Let’s be honest; ADR1FT was made for virtual reality. I was lucky enough to be able to demo the game at E3 with a VR headset and let me tell you, the YouTube videos you see published everywhere don’t do the actual VR gameplay justice. Now I’ve played a lot of horror games in my time and I know what true horror feels like, but I’ve never had a game scare me like ADR1FT did. You’re lost in space, floating around with no recollection of what the heck happened to you and no idea how you’re going to get yourself out of this mess. And when your oxygen starts to run out...well that’s the most terrifying part of all.
2. Alien: Isolation
Even though this game has been making the rounds on VR for awhile, now that the devices will finally begin to launch, Alien fans can experience the already-terrifying game in virtual reality for themselves. Many have commented on the horror experienced while playing through Alien: Isolation on VR. If there’s any type of game that’s going to do well in virtual reality, it’s going to be horror games, hands down. But this game has a little more action than some of your atmospheric jump-scare titles. Needless to say, this is a must for VR fans.
3. Slender: The Arrival
When I said horror games were going to do well on VR, I meant it. Atmospheric indie games like Slender: The Arrival that rely heavily on the environment to invoke fear are maybe some of the scariest games you can play in virtual reality. Slender: The Arrival of course has already released for PC and consoles, but many haven’t gotten the chance to really experience it in VR since, obviously, VR devices haven’t yet been released to the public. With the sudden appearances of Slenderman and a small circle of light to guide yourself around in the dark, this is definitely one of those horror games you’ll want to try out on an Oculus Rift.
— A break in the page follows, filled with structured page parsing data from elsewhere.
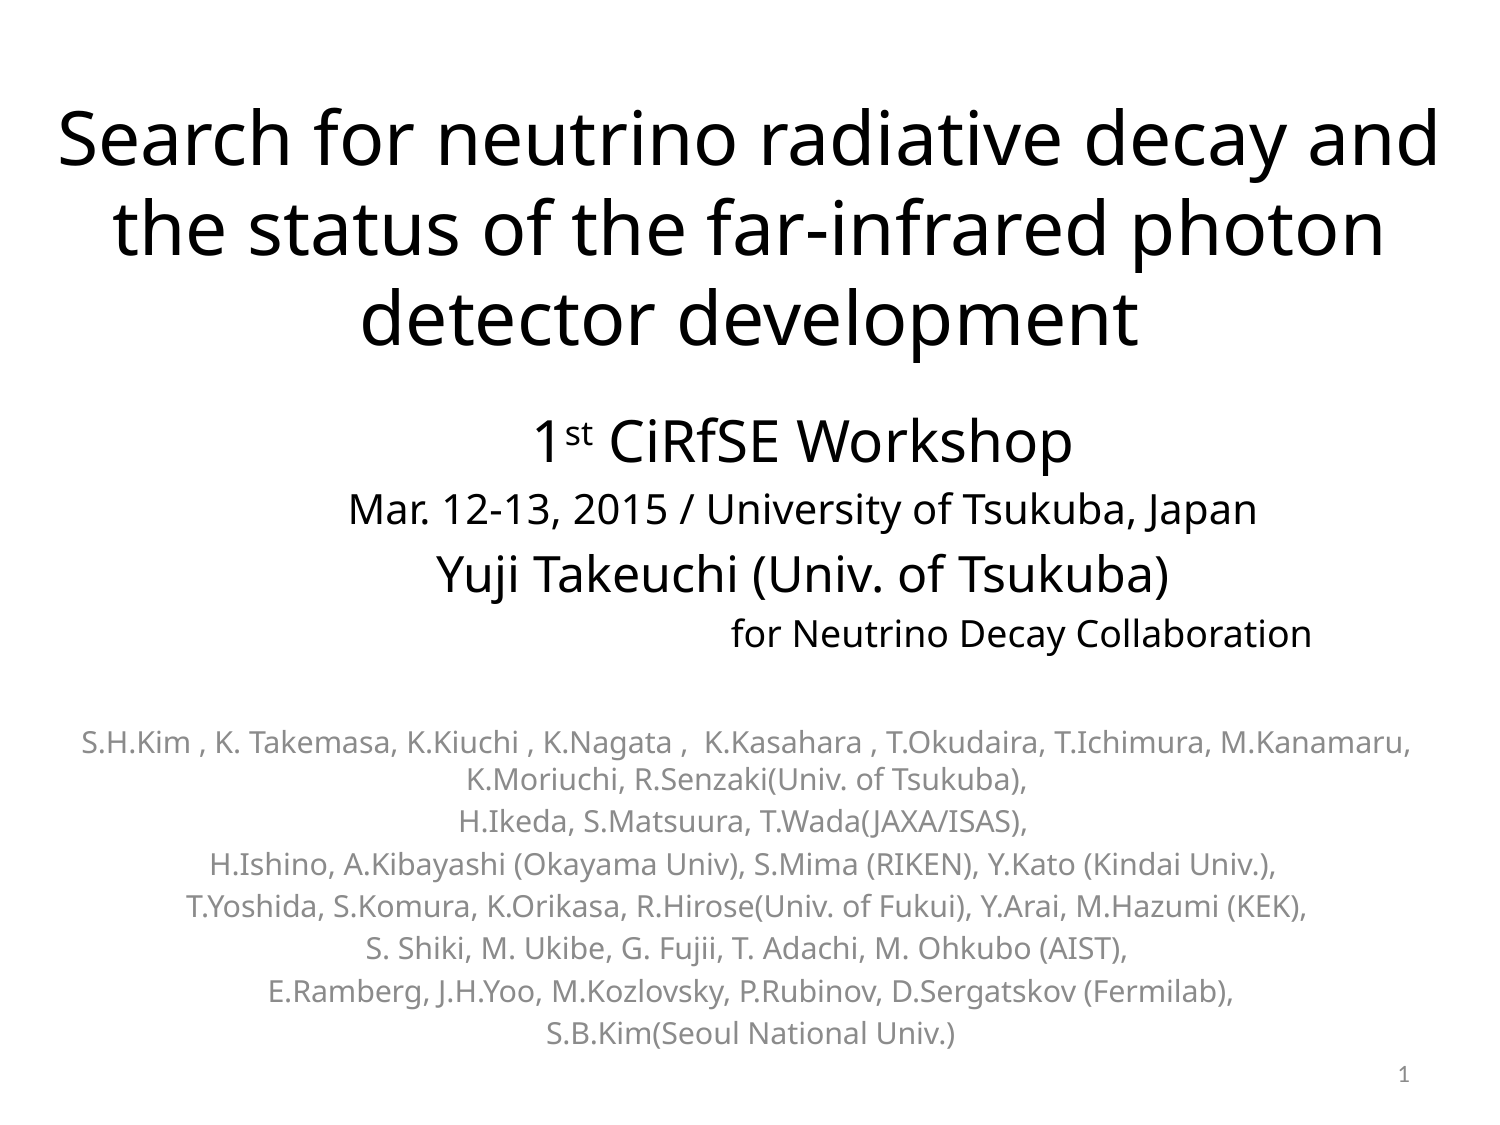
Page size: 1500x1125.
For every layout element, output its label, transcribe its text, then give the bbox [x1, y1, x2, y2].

text_box S.H.Kim , K. Takemasa, K.Kiuchi , K.Nagata , K.Kasahara , T.Okudaira, T.Ichimura, M.Kanamaru, K.Moriuchi, R.Senzaki(Univ. of Tsukuba), H.Ikeda, S.Matsuura, T.Wada(JAXA/ISAS), H.Ishino, A.Kibayashi (Okayama Univ), S.Mima (RIKEN), Y.Kato (Kindai Univ.), T.Yoshida, S.Komura, K.Orikasa, R.Hirose(Univ. of Fukui), Y.Arai, M.Hazumi (KEK), S. Shiki, M. Ukibe, G. Fujii, T. Adachi, M. Ohkubo (AIST), E.Ramberg, J.H.Yoo, M.Kozlovsky, P.Rubinov, D.Sergatskov (Fermilab), S.B.Kim(Seoul National Univ.) [29, 716, 1465, 1059]
slide_number 1 [1074, 1059, 1425, 1103]
title Search for neutrino radiative decay and the status of the far-infrared photon detector development [35, 54, 1465, 398]
subtitle 1st CiRfSE Workshop Mar. 12-13, 2015 / University of Tsukuba, Japan Yuji Takeuchi (Univ. of Tsukuba) for Neutrino Decay Collaboration [277, 397, 1329, 669]
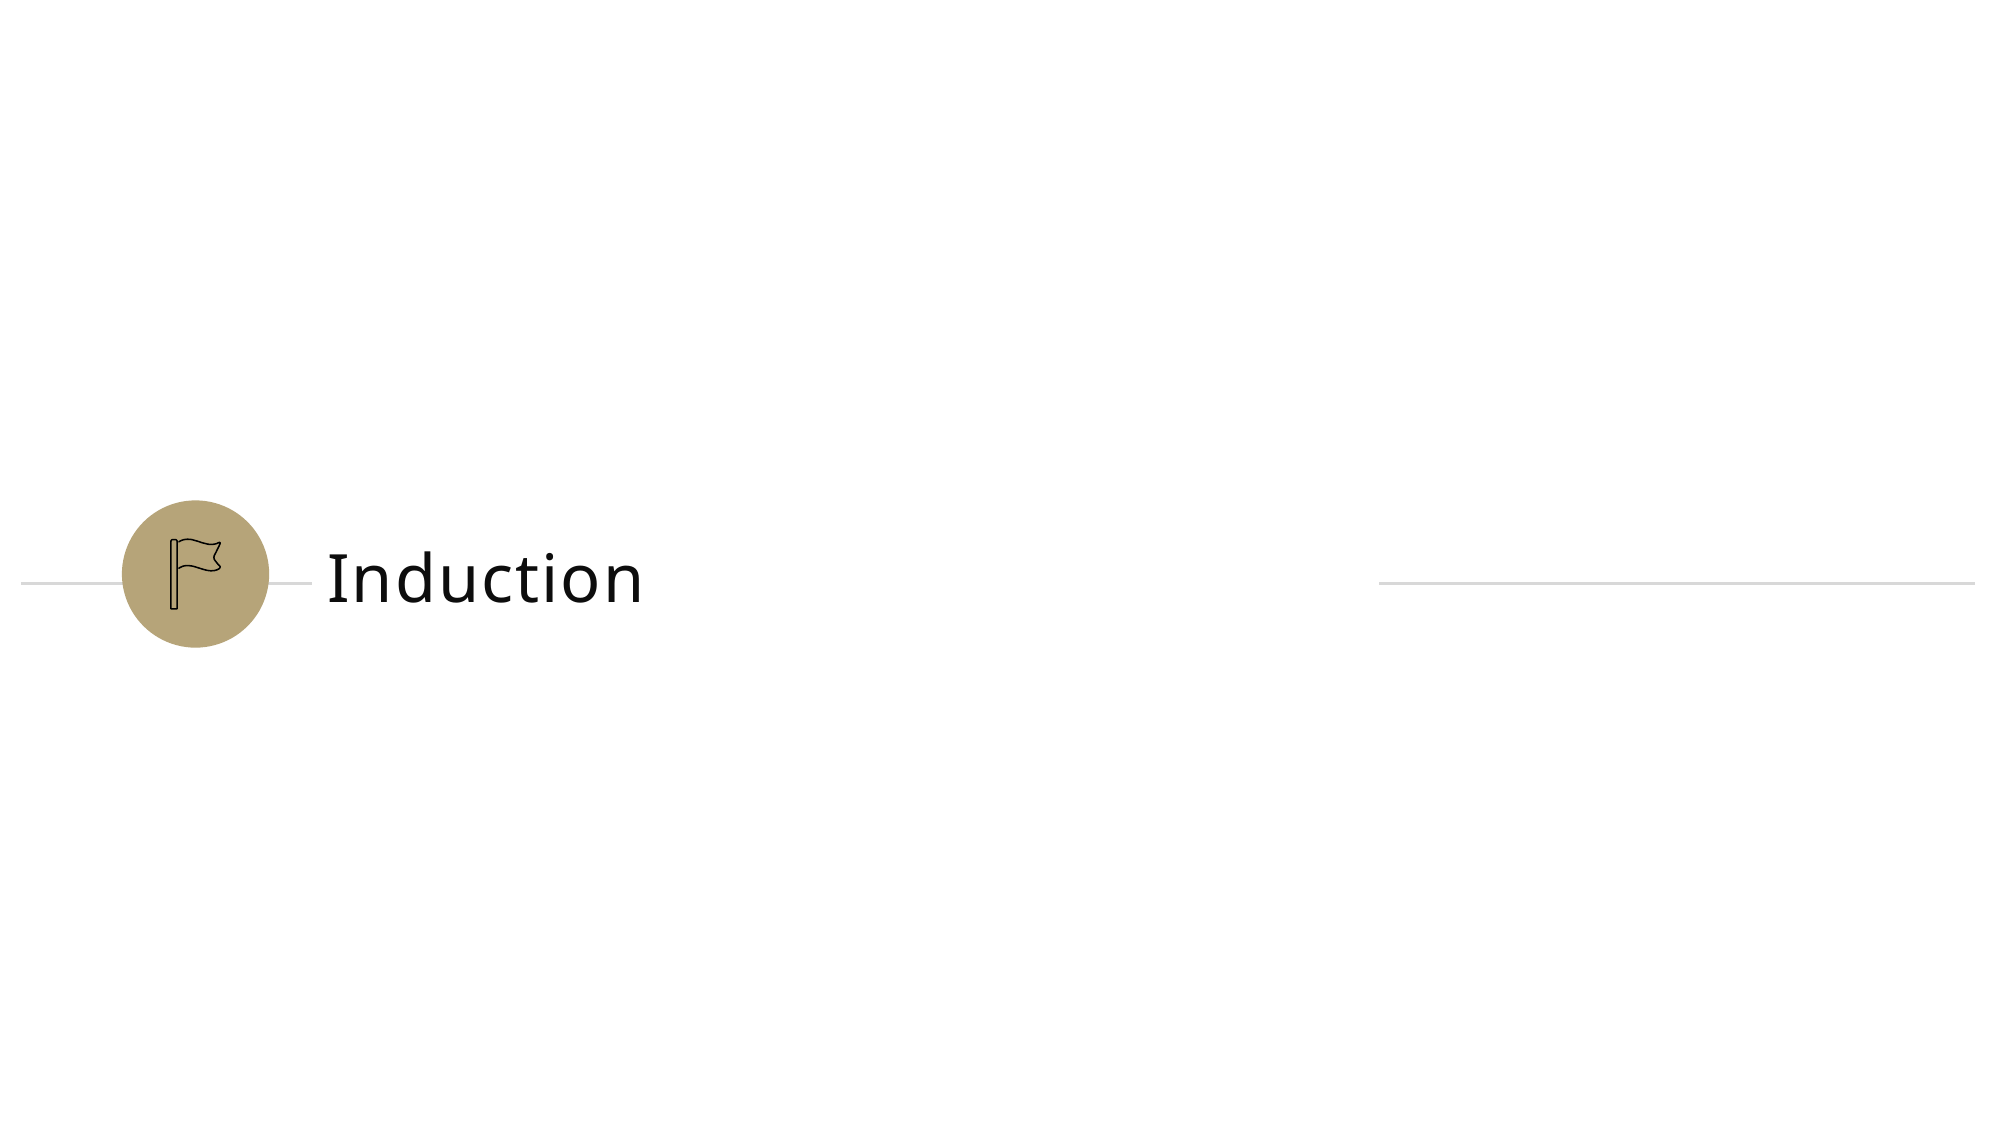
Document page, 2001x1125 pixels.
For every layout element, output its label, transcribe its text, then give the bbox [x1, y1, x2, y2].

title Induction [312, 535, 1379, 633]
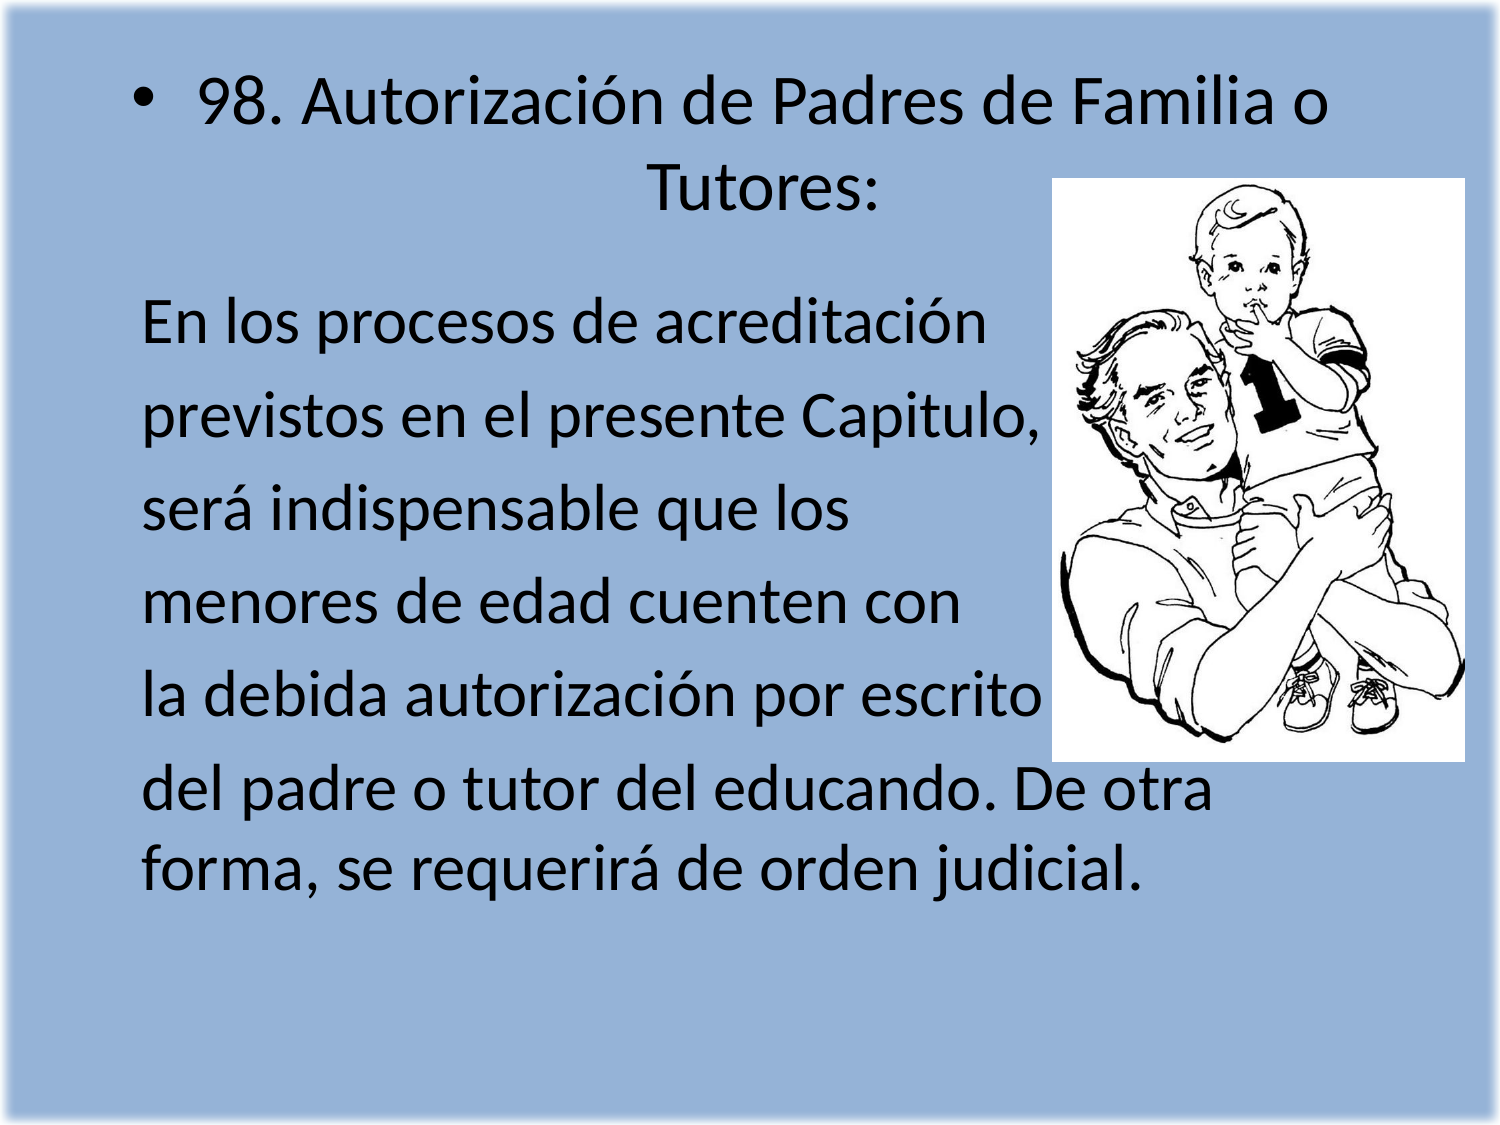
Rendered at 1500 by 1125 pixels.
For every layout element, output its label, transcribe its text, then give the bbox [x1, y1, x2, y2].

list En los procesos de acreditación previstos en el presente Capitulo, será indispensable que los menores de edad cuenten con la debida autorización por escrito del padre o tutor del educando. De otra forma, se requerirá de orden judicial. [70, 269, 1421, 1012]
title 98. Autorización de Padres de Familia o Tutores: [75, 45, 1425, 233]
picture [1052, 178, 1466, 762]
text_box [14, 14, 1487, 1112]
For me, the best part about sitting down to play a game is being able to immerse yourself into another world and really revel in the story. In Golem, one little girl does just that as she takes control of a golem and wanders across mystical lands. Only, thanks to PlayStation VR, players will be able to control the little girl who is controlling the golem. The game was announced in December, but there hasn’t been much information released since then. All I can say is I am intrigued and want to know more about the story, like why or how the little girl received the ability to control the golem in the first place.
5. Edge Of Nowhere
Edge Of Nowhere Virtual reality games tend to do extremely well when the gameplay is atmospheric. In Edge Of Nowhere, you play a man, named Victor, on a mission to rescue a team lost in the Antarctic. While the obvious threats are the weather and the terrain, you also will have to make sure you stay grounded psychologically, because all of that white can start to play tricks on your mind. Who knows what you might see out there. Edge Of Nowhere introduces a kind of mystery that keeps itching at you until you’ve completely solved it, and games like that always manage to pull me back in.
6. Lucky’s Tale
I know this isn’t the type of game I’d really think of when talking about virtual reality titles, but trying a platformer in VR does sound interesting. Especially one that looks to play as smoothly as Super Mario Bros. When it comes to VR, I’ve always said that atmospheric games deliver the best experiences, but who’s to say playing a platformer won’t be just as fun if not more entertaining than on a TV screen? Lucky’s Tale will be releasing for free with the launch of the Oculus Rift, so if you’ve got a Rift pre-ordered, you’ll be able to try out Lucky’s Tale for free. What a deal.
The thing that intrigues me about Chronos is that it’s described as an “atmospheric RPG that chronicles one young hero’s lifelong quest to save their homeland from a great evil.” While skills and abilities advance as you go on through the game, so does your character’s age. The art style is unique and playful and reminds me a little of Journey. What’s interesting about the gameplay is that each time your character journeys in the Labyrinth, you age another year. Apparently, you’re supposed to feel the effects of age, too, as you start out young and ready to take on the world and slowly change as the years stack up. The Gunfire Games’ website says you grow more attuned to magic as you age. Knowing my obsession with atmospheric gameplay, I think this would be a wise choice when choosing what VR games to try out first.